🤖 AI Summary
This work investigates the generation of abductive explanations for missing ABox entailments in the description logic EL⊥, aiming to simultaneously satisfy multiple desirable properties—such as signature restrictions and minimal conflict—while adhering to optimization criteria. Under a repair-based semantics, it systematically explores, for the first time, abductive reasoning that integrates multiple properties with optimization constraints, considering both brave and AR (answer set-based) inference mechanisms. The main contributions lie in establishing the existence and computability of such multi-property combined explanations and demonstrating that their computational complexity remains on par with that of single-property scenarios.

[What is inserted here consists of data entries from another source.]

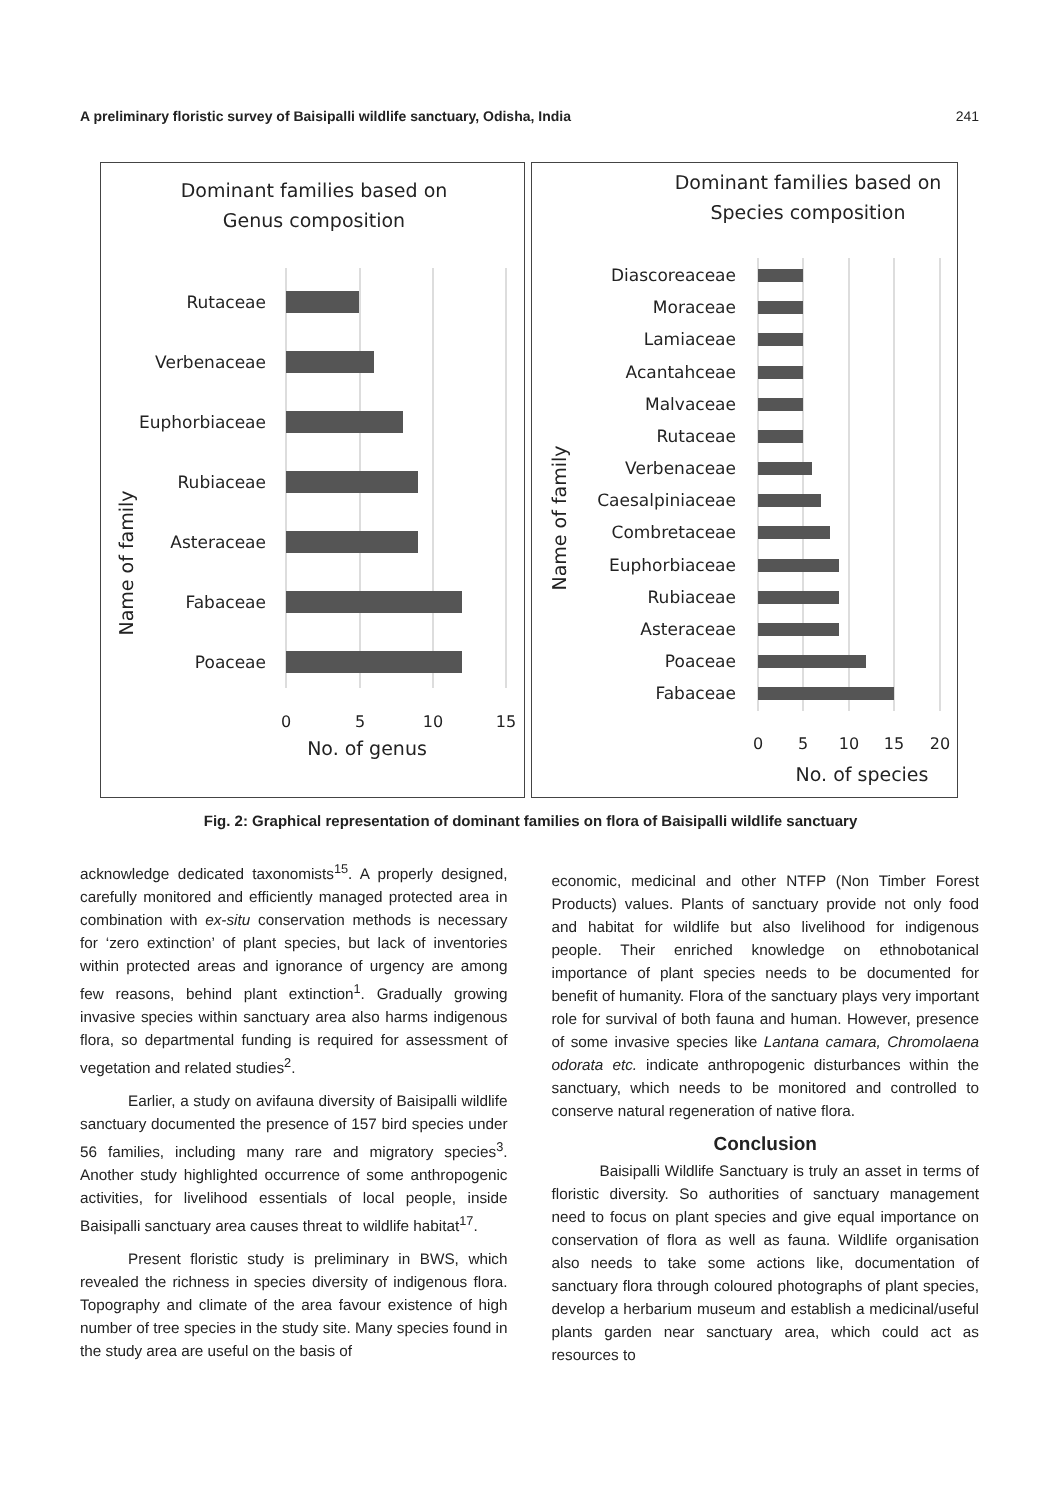A preliminary floristic survey of Baisipalli wildlife sanctuary, Odisha, India 241
Dominant families based on
Genus composition
Rutaceae
Verbenaceae
Euphorbiaceae
Rubiaceae
Asteraceae
Fabaceae
Poaceae
Name of family
0
5
10
15
No. of genus
Dominant families based on
Species composition
Diascoreaceae
Moraceae
Lamiaceae
Acantahceae
Malvaceae
Rutaceae
Verbenaceae
Caesalpiniaceae
Combretaceae
Euphorbiaceae
Rubiaceae
Asteraceae
Poaceae
Fabaceae
Name of family
0
5
10
15
20
No. of species
Fig. 2: Graphical representation of dominant families on flora of Baisipalli wildlife sanctuary
acknowledge dedicated taxonomists<sup>15</sup>. A properly designed, carefully monitored and efficiently managed protected area in combination with ex-situ conservation methods is necessary for ‘zero extinction’ of plant species, but lack of inventories within protected areas and ignorance of urgency are among few reasons, behind plant extinction<sup>1</sup>. Gradually growing invasive species within sanctuary area also harms indigenous flora, so departmental funding is required for assessment of vegetation and related studies<sup>2</sup>.
Earlier, a study on avifauna diversity of Baisipalli wildlife sanctuary documented the presence of 157 bird species under 56 families, including many rare and migratory species<sup>3</sup>. Another study highlighted occurrence of some anthropogenic activities, for livelihood essentials of local people, inside Baisipalli sanctuary area causes threat to wildlife habitat<sup>17</sup>.
Present floristic study is preliminary in BWS, which revealed the richness in species diversity of indigenous flora. Topography and climate of the area favour existence of high number of tree species in the study site. Many species found in the study area are useful on the basis of
economic, medicinal and other NTFP (Non Timber Forest Products) values. Plants of sanctuary provide not only food and habitat for wildlife but also livelihood for indigenous people. Their enriched knowledge on ethnobotanical importance of plant species needs to be documented for benefit of humanity. Flora of the sanctuary plays very important role for survival of both fauna and human. However, presence of some invasive species like Lantana camara, Chromolaena odorata etc. indicate anthropogenic disturbances within the sanctuary, which needs to be monitored and controlled to conserve natural regeneration of native flora.
Conclusion
Baisipalli Wildlife Sanctuary is truly an asset in terms of floristic diversity. So authorities of sanctuary management need to focus on plant species and give equal importance on conservation of flora as well as fauna. Wildlife organisation also needs to take some actions like, documentation of sanctuary flora through coloured photographs of plant species, develop a herbarium museum and establish a medicinal/useful plants garden near sanctuary area, which could act as resources to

Consequently, this approach offers a more practical and flexible explanatory framework for knowledge bases without incurring additional theoretical overhead.
📝 Abstract
Abduction is a central approach to explain missing entailments from a knowledge base by providing a hypothesis, that would, if added to the knowledge base, make the missing entailment become true. Abduction under repair semantics has recently been investigated in detail, where several desirable properties and optimality criteria were considered, such as signature-restrictions and minimality in size and of introduced conflicts. Naturally, hypotheses that satisfy more than one of these properties or combine a property with an optimality criterion would be even more desirable for applications. So far, such hypotheses have not been investigated in the literature. In the present paper, we consider the ABox abduction problem for hypotheses satisfying more than one property or additional optimality criteria, for EL_bot under brave and AR semantics. Our main observation is that often requiring additional properties for hypotheses does not lead to an increase of complexity.